Undoubtedly, cloud computing has evolved as a critical asset regarding the adequate deployment of large-scale, always-on services that are nowadays considered as a necessity within a range of important socio-economical ICT environments (e.g. online banking, high frequency trading systems, e-health databases/services). In practice, cloud computing is a paradigm that enables the deployment of dynamic and scalable virtualized resources to the end user through the Internet. Throughout recent years, a plethora of companies such as Google, Microsoft, Amazon and eBay have placed enormous efforts and investments towards the development, maintenance and upgrade of data-centers in order to improve their cloud-based services and further provide the best Quality of Service (QoS) as well as Quality of Experience (QoE) to the end user as indicated by Chengwei et al. (2010). Hence, their thorough analysis and proposition of sufficient frameworks that support the various dimensions (e.g. security, availability, resilience) of the aforementioned domains of QoS and QoE has been prioritized in the agenda of the research community. An extremely core design element towards the healthy operation of virtualized cloud environments is regarded as the provision of mechanisms that may sufficiently confront security challenges that are likely to emerge due to the highly complex and inter-connected persona that persists in such environments.

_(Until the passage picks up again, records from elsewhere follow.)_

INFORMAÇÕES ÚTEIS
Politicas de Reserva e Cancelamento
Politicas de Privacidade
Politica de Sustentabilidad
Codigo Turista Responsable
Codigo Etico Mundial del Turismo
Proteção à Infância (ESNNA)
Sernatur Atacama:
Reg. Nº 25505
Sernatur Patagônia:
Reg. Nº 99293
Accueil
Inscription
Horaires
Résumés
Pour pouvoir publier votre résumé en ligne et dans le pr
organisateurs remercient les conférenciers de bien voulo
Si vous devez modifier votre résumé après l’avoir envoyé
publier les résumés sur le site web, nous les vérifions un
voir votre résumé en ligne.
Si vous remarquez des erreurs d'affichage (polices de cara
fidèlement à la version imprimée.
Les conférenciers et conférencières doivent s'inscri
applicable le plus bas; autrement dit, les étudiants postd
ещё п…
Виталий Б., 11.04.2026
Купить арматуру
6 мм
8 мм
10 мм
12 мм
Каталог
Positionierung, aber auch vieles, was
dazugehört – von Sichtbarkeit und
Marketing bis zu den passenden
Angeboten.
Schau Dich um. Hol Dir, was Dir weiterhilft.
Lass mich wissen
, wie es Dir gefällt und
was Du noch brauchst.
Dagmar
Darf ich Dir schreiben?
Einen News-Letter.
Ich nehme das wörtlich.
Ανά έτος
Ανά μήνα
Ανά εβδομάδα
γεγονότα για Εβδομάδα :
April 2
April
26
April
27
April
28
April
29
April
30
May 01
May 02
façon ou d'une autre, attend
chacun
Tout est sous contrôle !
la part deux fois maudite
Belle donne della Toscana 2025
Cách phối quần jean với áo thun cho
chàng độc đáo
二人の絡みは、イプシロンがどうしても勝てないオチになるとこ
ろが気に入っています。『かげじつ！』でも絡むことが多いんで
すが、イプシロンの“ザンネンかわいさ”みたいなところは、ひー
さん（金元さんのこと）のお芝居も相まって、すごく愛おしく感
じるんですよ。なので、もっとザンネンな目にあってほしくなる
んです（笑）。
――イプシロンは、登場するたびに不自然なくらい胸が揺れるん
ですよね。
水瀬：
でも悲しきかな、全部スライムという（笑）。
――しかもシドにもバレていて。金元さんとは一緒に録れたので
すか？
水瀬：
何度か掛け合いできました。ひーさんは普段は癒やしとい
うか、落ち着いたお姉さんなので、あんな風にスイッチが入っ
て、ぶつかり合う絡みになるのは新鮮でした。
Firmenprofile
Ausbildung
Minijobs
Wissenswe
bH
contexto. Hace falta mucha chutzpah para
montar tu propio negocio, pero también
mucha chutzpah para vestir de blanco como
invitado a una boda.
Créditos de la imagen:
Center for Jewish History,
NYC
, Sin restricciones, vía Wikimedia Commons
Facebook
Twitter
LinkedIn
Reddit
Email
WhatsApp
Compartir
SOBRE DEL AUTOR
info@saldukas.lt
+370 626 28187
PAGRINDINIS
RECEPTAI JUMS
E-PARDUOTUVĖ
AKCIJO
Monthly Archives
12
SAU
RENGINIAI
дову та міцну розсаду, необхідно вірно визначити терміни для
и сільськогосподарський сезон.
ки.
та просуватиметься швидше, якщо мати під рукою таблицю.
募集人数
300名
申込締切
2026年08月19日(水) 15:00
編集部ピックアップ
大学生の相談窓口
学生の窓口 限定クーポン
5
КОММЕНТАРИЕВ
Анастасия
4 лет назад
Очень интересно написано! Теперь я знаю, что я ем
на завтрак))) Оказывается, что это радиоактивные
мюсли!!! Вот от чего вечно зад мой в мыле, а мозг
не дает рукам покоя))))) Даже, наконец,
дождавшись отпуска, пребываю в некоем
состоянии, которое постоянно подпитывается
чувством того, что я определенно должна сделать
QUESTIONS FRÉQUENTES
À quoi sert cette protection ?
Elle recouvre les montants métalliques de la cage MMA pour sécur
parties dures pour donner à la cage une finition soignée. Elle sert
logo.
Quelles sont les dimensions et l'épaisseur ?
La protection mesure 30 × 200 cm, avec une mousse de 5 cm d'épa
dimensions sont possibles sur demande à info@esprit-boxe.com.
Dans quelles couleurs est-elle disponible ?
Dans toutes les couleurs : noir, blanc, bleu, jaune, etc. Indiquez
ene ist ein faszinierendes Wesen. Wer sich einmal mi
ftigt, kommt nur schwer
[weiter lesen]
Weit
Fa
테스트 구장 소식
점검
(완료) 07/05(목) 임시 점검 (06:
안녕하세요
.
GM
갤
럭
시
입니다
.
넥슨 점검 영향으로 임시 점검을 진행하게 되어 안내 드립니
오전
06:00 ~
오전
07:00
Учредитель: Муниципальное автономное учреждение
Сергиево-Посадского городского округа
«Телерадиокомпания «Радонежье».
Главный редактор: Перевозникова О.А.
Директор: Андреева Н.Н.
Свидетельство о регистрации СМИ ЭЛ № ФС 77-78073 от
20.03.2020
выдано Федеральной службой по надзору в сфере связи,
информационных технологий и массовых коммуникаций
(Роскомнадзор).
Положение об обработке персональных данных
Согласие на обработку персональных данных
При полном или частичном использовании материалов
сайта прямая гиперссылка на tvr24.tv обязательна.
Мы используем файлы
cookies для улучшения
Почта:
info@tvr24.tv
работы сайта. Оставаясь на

By virtue of the intra-cloud hardware and software multi-layered nature of several components as well as the direct dependency with the Internet, the cloud composes a number of unique security concerns that need to be efficiently addressed. Apart from the networking aspect in regards to functionality and security, the cloud encompasses many technologies ranging from databases, resource scheduling, transaction management, load balancing up to operating systems and concurrency control. Thus, cloud networks trigger diverse security concerns such as storage security, data security, network security and secure virtualization. Moreover, in contrast with distributed systems as deployed over the Internet in the past where data owners had a full control over their data, their successors which are formulated by cloud environments hold intrinsic beneficial properties such as service transparency and elasticity which at the same time hold a complete control of the original owners’ data. Hence, despite the end-user benefits gained by the virtual components that constitute the basis of such systems do also come with a range of threats that exploit the security holes on virtual machines (e.g. rootkit attacks on virtual machines investigated by Christodorescu et al. 2009) as well as with mutated cloud-specific Internet-based attacks that aim to compromise cloud networks (e.g. malware as studied by Gruschka et al. 2010; Marnerides et al. 2013), DDoS attacks on cloud services by Gruschka et al. 2010). According to Chen et al. (2010), blackhat hackers have already identified the potentials of the cloud since the manifestation, maintenance and operation of botnets seems to be much more efficient under a cloud paradigm in comparison with how it was in the past.

Furthermore, due to the aforementioned transparency and shared resource environment offered by the virtualized nature of the cloud, the work in Ristenpart et al. (2009), has demonstrated that hacker techniques have also transformed and evolved. In particular, it was noticed that attackers could easily construct side channels that could allow passive eavesdropping in the intra-cloud network as well as they could create covert channels that in practice send malicious data through the network. These vulnerabilities were achieved by exploiting the Virtual Machine (VM) placing method conducted by the cloud management software by allocating the attacking VM on a physical machine of the underlying datacenter and further by initiating an SSH keystroke timing attack (Song et al. 2001). Hence, the operational architecture and design of the cloud has indirectly aided the construction of new types of attacks that need to be adequately faced.